Nov. 27, 2001
BTI scientist hunts for medical benefits from fungus that killed American chestnut by turning pathogen to friend from foe
Once again Longfellow's village smithy could have a spreading chestnut tree under which to stand. And the bountiful tree's fungal foe could provide the village doctor with medicine for the sexton and the parson.
The American chestnut tree, once proud queen of Eastern and Midwestern forests, was decimated out by an Asian fungus accidentally imported a century ago. However, the tree could mount a comeback within the next decade due to the efforts of the American Chestnut Foundation and multiple research groups across the country.
Plant pathologists at the Boyce Thompson Institute for Plant Research (BTI), located on the campus of Cornell University, are studying the genetic and chemical arsenal that Cryphonectria parasitica , the chestnut blight fungus, uses to cause disease in the tree, which today survives only a few years after being attacked. When the fungal contribution to the disease is understood, new tools could be made available to render chestnut trees immune to the pathogen.
Alice Churchill, a scientist in molecular mycology at BTI, is examining the role that fungal chemical pigments play in the battle between the fungus and its tree host. When the fungus grows, it produces pigments that are orange in color. When the fungus attacks a chestnut tree, orange cankers develop on the trunk and girdle and kill the tree.
Churchill, believing that the fungal pigments are important for the success of the pathogen, has been searching for genes that control pigment production. Once those genes are located, says Churchill, it will be possible to eliminate them and determine what role the pigments play in the tree disease. The American chestnut is an indigenous tree that once grew from Maine to Mississippi and across the Midwest. With its distinctive and wide-spreading branches and deep, broad-rounded crown, the tree could easily grow to 5 feet in diameter and 100 feet high. The American Chestnut Foundation says that the tallest chestnuts grew in the southern Appalachian Mountains.

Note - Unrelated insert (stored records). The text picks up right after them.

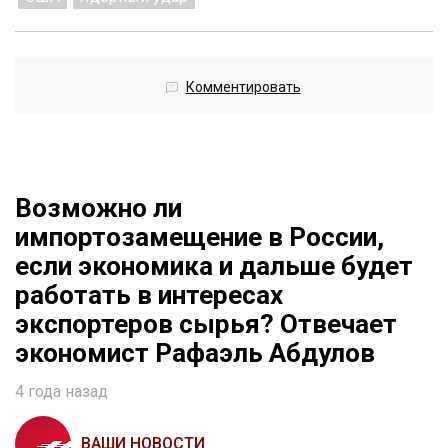
Комментировать
Возможно ли
импортозамещение в России,
если экономика и дальше будет
работать в интересах
экспортеров сырья? Отвечает
экономист Рафаэль Абдулов
4 года назад
ВАШИ НОВОСТИ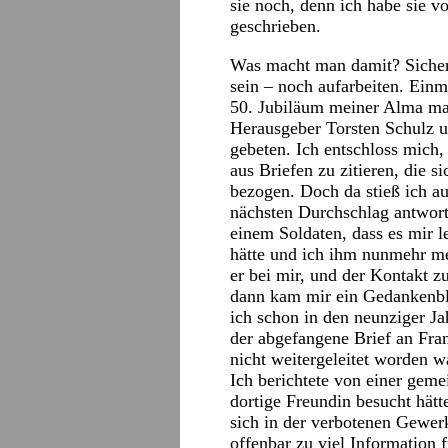
sie noch, denn ich habe sie 
geschrieben.
Was macht man damit? Sicherl
sein – noch aufarbeiten. Ein
50. Jubiläum meiner Alma ma
Herausgeber Torsten Schulz u
gebeten. Ich entschloss mich,
aus Briefen zu zitieren, die 
bezogen. Doch da stieß ich au
nächsten Durchschlag antwor
einem Soldaten, dass es mir le
hätte und ich ihm nunmehr me
er bei mir, und der Kontakt 
dann kam mir ein Gedankenbli
ich schon in den neunziger J
der abgefangene Brief an Fra
nicht weitergeleitet worden 
Ich berichtete von einer geme
dortige Freundin besucht hätt
sich in der verbotenen Gewer
offenbar zu viel Information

After the fungus entered the United States, the symptoms of the blight were first spotted at the New York Zoological Gardens (now the New York Zoological Park, or Bronx Zoo) in 1904. Within two decades, the fungal pathogen had spread 1,000 miles.
Yet, ironically, the chestnut tree fungus could provide the basis for the development of future pharmaceuticals.

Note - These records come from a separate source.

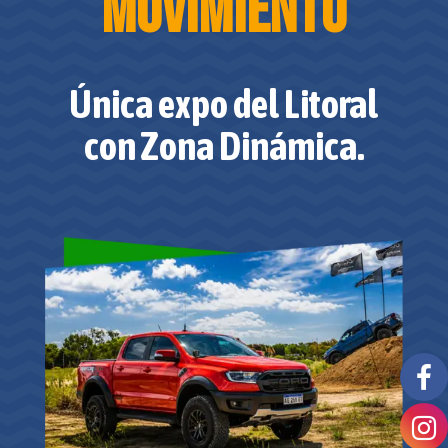
movimiento
Única expo del Litoral
con Zona Dinámica.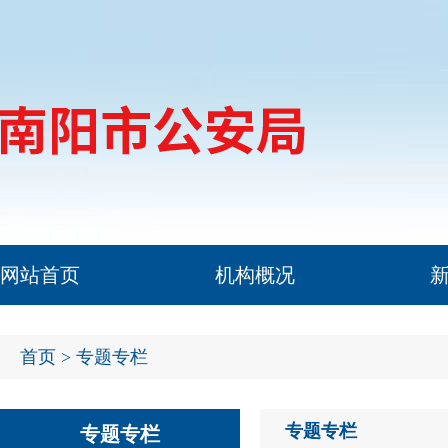
网站首页
机构概况
首页
> 专题专栏
专题专栏
专题专栏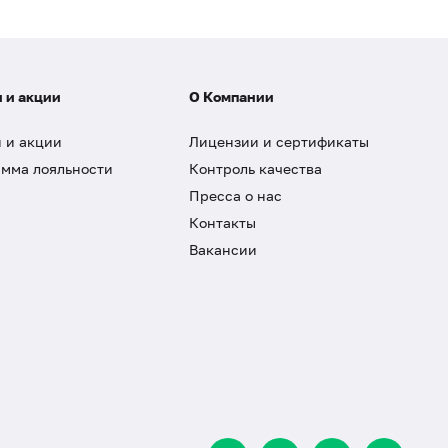
 и акции
О Компании
 и акции
Лицензии и сертификаты
мма лояльности
Контроль качества
Пресса о нас
Контакты
Вакансии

In the process of bringing back the chestnut, Churchill is examining how chemical compounds produced by both the C. parasitica fungus and native American and Asian medicinal herbs, such as aloe vera, buckthorn and rhubarb, are made. Isolating the biosynthetic genes for the therapeutic compounds from the fungus should be relatively straightforward compared to isolating comparable genes from plants, she says.
Churchill says the fungus makes biologically active chemicals that reportedly have antiviral, antimicrobial, immunosuppression and anticancer activities. Furthermore, some of the chemicals inhibit plant-seed and fungal-spore germination.

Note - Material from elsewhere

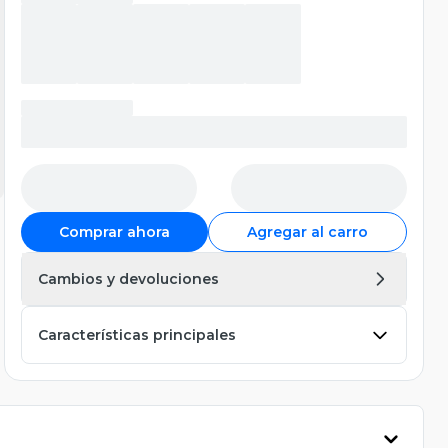
Comprar ahora
Agregar al carro
Cambios y devoluciones
Características principales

Using molecular genetics and analytical chemistry analyses, Churchill's laboratory is examining pigment production in many strains of the C. parasitica fungus. The BTI researchers are making progress towards isolating pigment genes, ultimately leading to a better understanding of the genetic "machinery" needed to synthesize such pigments. Understanding how nature makes these types of chemicals is a first step in learning how to create new compounds with novel biological uses, she says.
Says Churchill: "Although the fungus is a devastating plant pathogen, it should prove to be of significant value in understanding how medicinal pigments from fungi and plants are synthesized."